- **Exercise aim**
Report all lines in the records that hold the string "them".

******

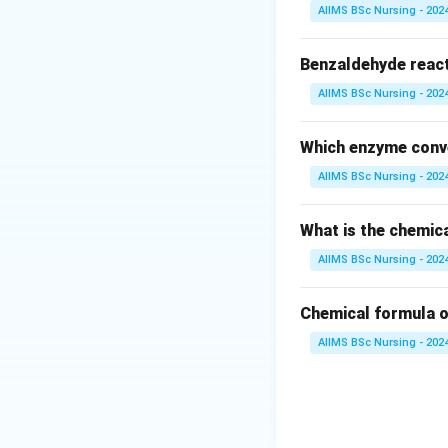
Step 2: Key Form
AIIMS BSc Nursing - 202
The coordination 
to which the metal
Benzaldehyde reac
It is calculated as
AIIMS BSc Nursing - 202
C
Which enzyme conve
AIIMS BSc Nursing - 202
Step 3: Detailed 
What is the chemic
• Let us analyze 
AIIMS BSc Nursing - 202
• The square brac
Chemical formula o
AIIMS BSc Nursing - 202
• The chloride ions
coordinate bonds w
• Inside the coord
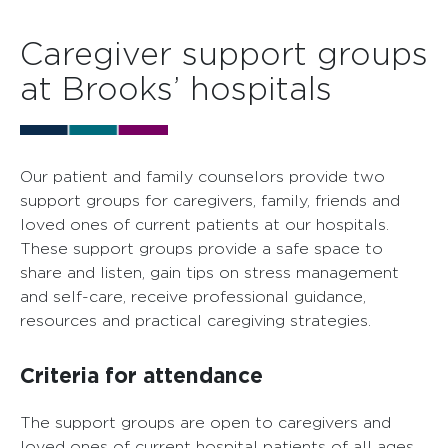
Caregiver support groups
at Brooks’ hospitals
Our patient and family counselors provide two
support groups for caregivers, family, friends and
loved ones of current patients at our hospitals.
These support groups provide a safe space to
share and listen, gain tips on stress management
and self-care, receive professional guidance,
resources and practical caregiving strategies.
Criteria for attendance
The support groups are open to caregivers and
loved ones of current hospital patients of all ages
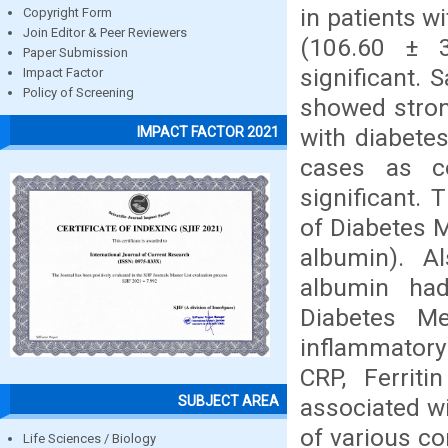
in patients w
Copyright Form
Join Editor & Peer Reviewers
(106.60 ± 30
Paper Submission
significant.
Impact Factor
Policy of Screening
showed stron
with diabete
IMPACT FACTOR 2021
cases as co
significant. 
of Diabetes M
albumin). A
albumin had
Diabetes Me
inflammatory
CRP, Ferrit
SUBJECT AREA
associated w
of various co
Life Sciences / Biology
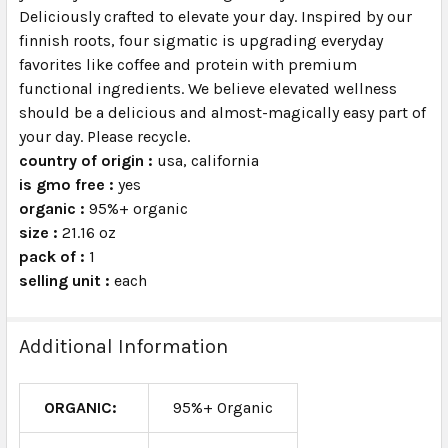
Deliciously crafted to elevate your day. Inspired by our
finnish roots, four sigmatic is upgrading everyday
favorites like coffee and protein with premium
functional ingredients. We believe elevated wellness
should be a delicious and almost-magically easy part of
your day. Please recycle.
country of origin :
usa, california
is gmo free :
yes
organic :
95%+ organic
size :
21.16 oz
pack of :
1
selling unit :
each
Additional Information
ORGANIC:
95%+ Organic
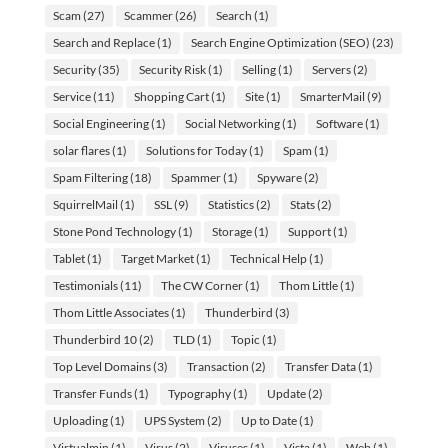
Scam
(27)
Scammer
(26)
Search
(1)
Search and Replace
(1)
Search Engine Optimization (SEO)
(23)
Security
(35)
Security Risk
(1)
Selling
(1)
Servers
(2)
Service
(11)
Shopping Cart
(1)
Site
(1)
SmarterMail
(9)
Social Engineering
(1)
Social Networking
(1)
Software
(1)
solar flares
(1)
Solutions for Today
(1)
Spam
(1)
Spam Filtering
(18)
Spammer
(1)
Spyware
(2)
SquirrelMail
(1)
SSL
(9)
Statistics
(2)
Stats
(2)
Stone Pond Technology
(1)
Storage
(1)
Support
(1)
Tablet
(1)
Target Market
(1)
Technical Help
(1)
Testimonials
(11)
The CW Corner
(1)
Thom Little
(1)
Thom Little Associates
(1)
Thunderbird
(3)
Thunderbird 10
(2)
TLD
(1)
Topic
(1)
Top Level Domains
(3)
Transaction
(2)
Transfer Data
(1)
Transfer Funds
(1)
Typography
(1)
Update
(2)
Uploading
(1)
UPS System
(2)
Up to Date
(1)
Virtualmin
(1)
Virus
(2)
Viruses
(1)
Vista
(1)
Web
(1)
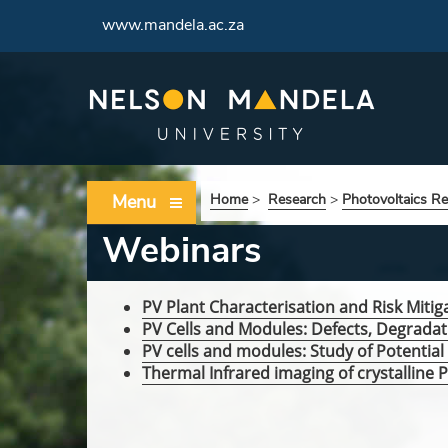
www.mandela.ac.za
Menu
Home
>
Research
>
Photovoltaics R
Webinars
PV Plant Characterisation and Risk Mitig
PV Cells and Modules: Defects, Degradat
PV cells and modules: Study of Potentia
Thermal Infrared imaging of crystalline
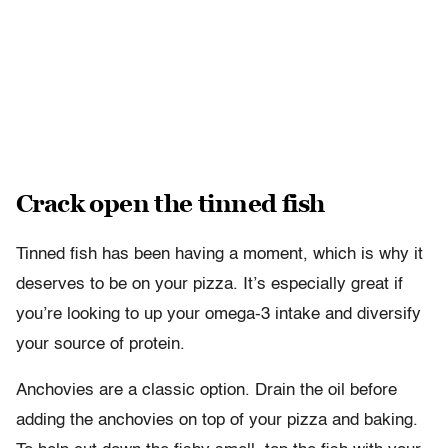
Crack open the tinned fish
Tinned fish has been having a moment, which is why it
deserves to be on your pizza. It’s especially great if
you’re looking to up your omega-3 intake and diversify
your source of protein.
Anchovies are a classic option. Drain the oil before
adding the anchovies on top of your pizza and baking.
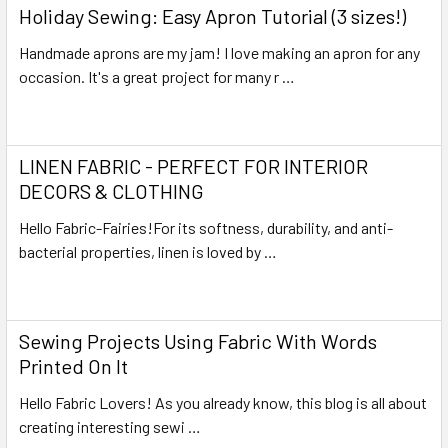
Holiday Sewing: Easy Apron Tutorial (3 sizes!)
Handmade aprons are my jam! I love making an apron for any
occasion. It's a great project for many r …
Read More
LINEN FABRIC - PERFECT FOR INTERIOR
DECORS & CLOTHING
Hello Fabric-Fairies!For its softness, durability, and anti-
bacterial properties, linen is loved by …
Read More
Sewing Projects Using Fabric With Words
Printed On It
Hello Fabric Lovers! As you already know, this blog is all about
creating interesting sewi …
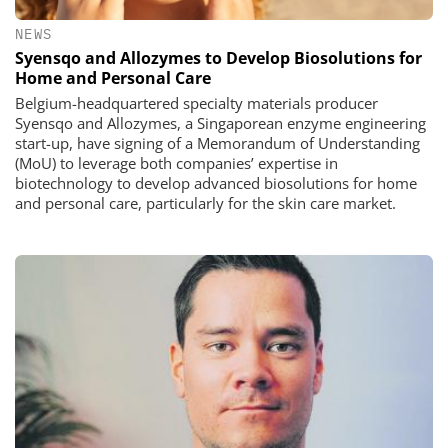
NEWS
Syensqo and Allozymes to Develop Biosolutions for
Home and Personal Care
Belgium-headquartered specialty materials producer
Syensqo and Allozymes, a Singaporean enzyme engineering
start-up, have signing of a Memorandum of Understanding
(MoU) to leverage both companies’ expertise in
biotechnology to develop advanced biosolutions for home
and personal care, particularly for the skin care market.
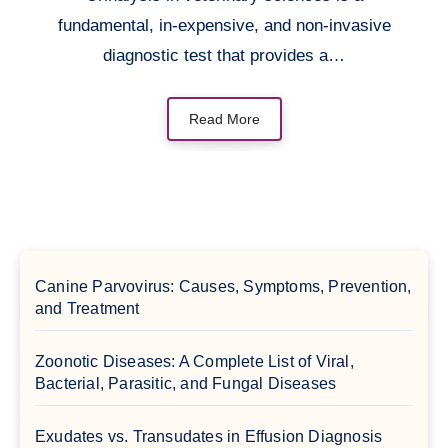
fundamental, in-expensive, and non-invasive
diagnostic test that provides a…
Read More
Canine Parvovirus: Causes, Symptoms, Prevention,
and Treatment
Zoonotic Diseases: A Complete List of Viral,
Bacterial, Parasitic, and Fungal Diseases
Exudates vs. Transudates in Effusion Diagnosis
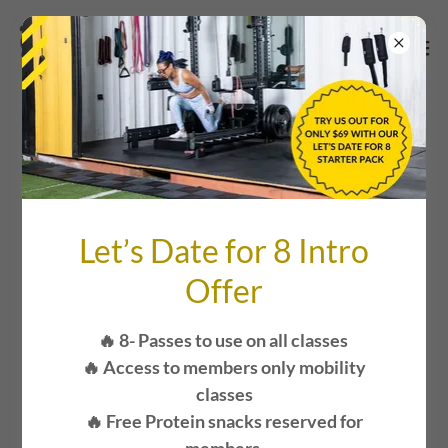
COVID -19
Let’s Date for 8 Intro
Offer
🔥 8- Passes to use on all classes
🔥 Access to members only mobility
classes
🔥 Free Protein snacks reserved for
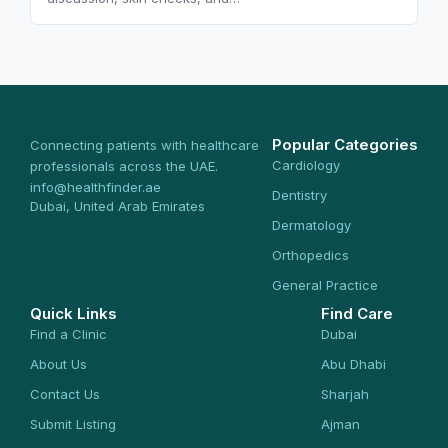
Popular Categories
Connecting patients with healthcare
Cardiology
professionals across the UAE.
info@healthfinder.ae
Dentistry
Dubai, United Arab Emirates
Dermatology
Orthopedics
General Practice
Quick Links
Find Care
Find a Clinic
Dubai
About Us
Abu Dhabi
Contact Us
Sharjah
Submit Listing
Ajman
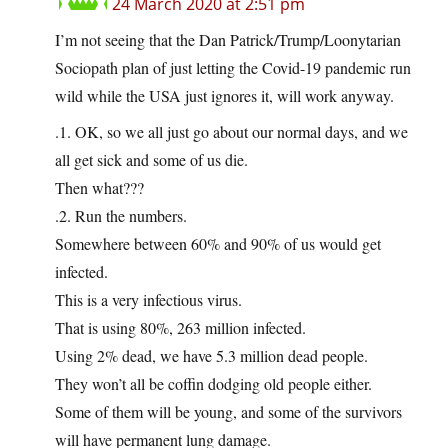
24 March 2020 at 2:51 pm
I’m not seeing that the Dan Patrick/Trump/Loonytarian
Sociopath plan of just letting the Covid-19 pandemic run
wild while the USA just ignores it, will work anyway.
.1. OK, so we all just go about our normal days, and we
all get sick and some of us die.
Then what???
.2. Run the numbers.
Somewhere between 60% and 90% of us would get
infected.
This is a very infectious virus.
That is using 80%, 263 million infected.
Using 2% dead, we have 5.3 million dead people.
They won’t all be coffin dodging old people either.
Some of them will be young, and some of the survivors
will have permanent lung damage.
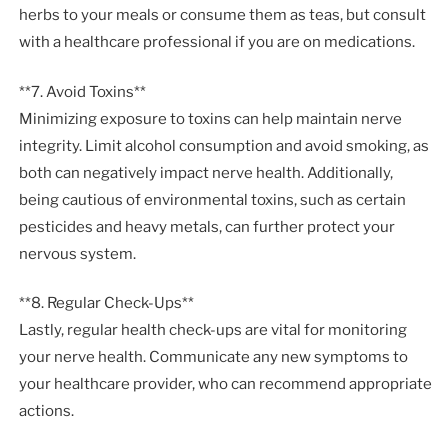
herbs to your meals or consume them as teas, but consult
with a healthcare professional if you are on medications.
**7. Avoid Toxins**
Minimizing exposure to toxins can help maintain nerve
integrity. Limit alcohol consumption and avoid smoking, as
both can negatively impact nerve health. Additionally,
being cautious of environmental toxins, such as certain
pesticides and heavy metals, can further protect your
nervous system.
**8. Regular Check-Ups**
Lastly, regular health check-ups are vital for monitoring
your nerve health. Communicate any new symptoms to
your healthcare provider, who can recommend appropriate
actions.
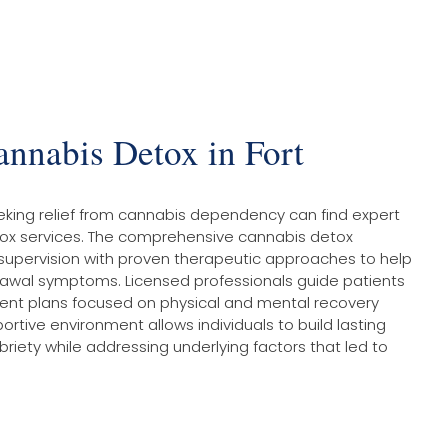
annabis Detox in Fort
eking relief from cannabis dependency can find expert
tox services. The comprehensive cannabis detox
pervision with proven therapeutic approaches to help
rawal symptoms. Licensed professionals guide patients
ent plans focused on physical and mental recovery
rtive environment allows individuals to build lasting
briety while addressing underlying factors that led to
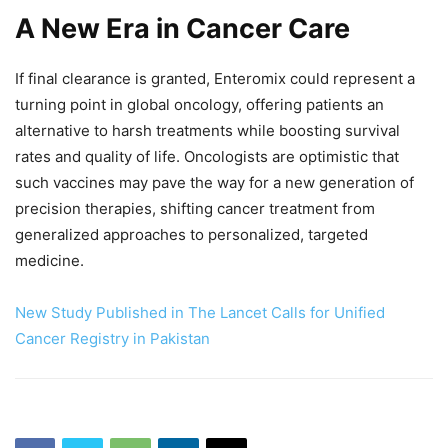
A New Era in Cancer Care
If final clearance is granted, Enteromix could represent a
turning point in global oncology, offering patients an
alternative to harsh treatments while boosting survival
rates and quality of life. Oncologists are optimistic that
such vaccines may pave the way for a new generation of
precision therapies, shifting cancer treatment from
generalized approaches to personalized, targeted
medicine.
New Study Published in The Lancet Calls for Unified
Cancer Registry in Pakistan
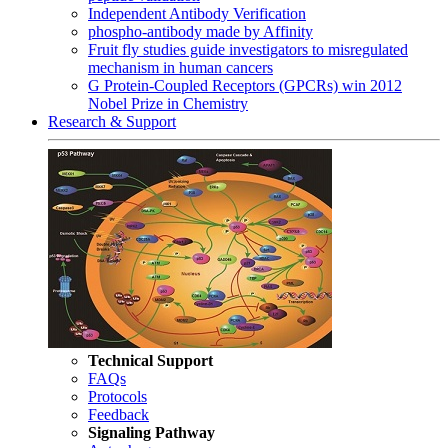
Independent Antibody Verification
phospho-antibody made by Affinity
Fruit fly studies guide investigators to misregulated
mechanism in human cancers
G Protein-Coupled Receptors (GPCRs) win 2012
Nobel Prize in Chemistry
Research & Support
Technical Support
FAQs
Protocols
Feedback
Signaling Pathway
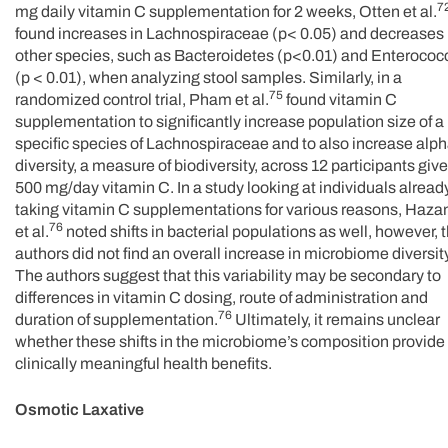
7
mg daily vitamin C supplementation for 2 weeks, Otten et al.
found increases in Lachnospiraceae (p< 0.05) and decreases 
other species, such as Bacteroidetes (p<0.01) and Enterococ
(p < 0.01), when analyzing stool samples. Similarly, in a
75
randomized control trial, Pham et al.
found vitamin C
supplementation to significantly increase population size of a
specific species of Lachnospiraceae and to also increase alp
diversity, a measure of biodiversity, across 12 participants giv
500 mg/day vitamin C. In a study looking at individuals alread
taking vitamin C supplementations for various reasons, Haza
76
et al.
noted shifts in bacterial populations as well, however, 
authors did not find an overall increase in microbiome diversity
The authors suggest that this variability may be secondary to
differences in vitamin C dosing, route of administration and
76
duration of supplementation.
Ultimately, it remains unclear
whether these shifts in the microbiome’s composition provide
clinically meaningful health benefits.
Osmotic Laxative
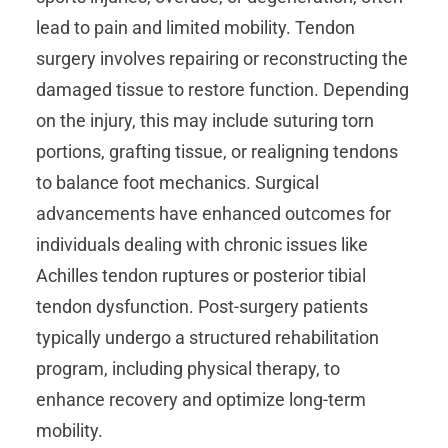
lead to pain and limited mobility. Tendon
surgery involves repairing or reconstructing the
damaged tissue to restore function. Depending
on the injury, this may include suturing torn
portions, grafting tissue, or realigning tendons
to balance foot mechanics. Surgical
advancements have enhanced outcomes for
individuals dealing with chronic issues like
Achilles tendon ruptures or posterior tibial
tendon dysfunction. Post-surgery patients
typically undergo a structured rehabilitation
program, including physical therapy, to
enhance recovery and optimize long-term
mobility.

******

- **Output of the exercise**
Some of them will be young, and some of the survivors
herbs to your meals or consume them as teas, but consult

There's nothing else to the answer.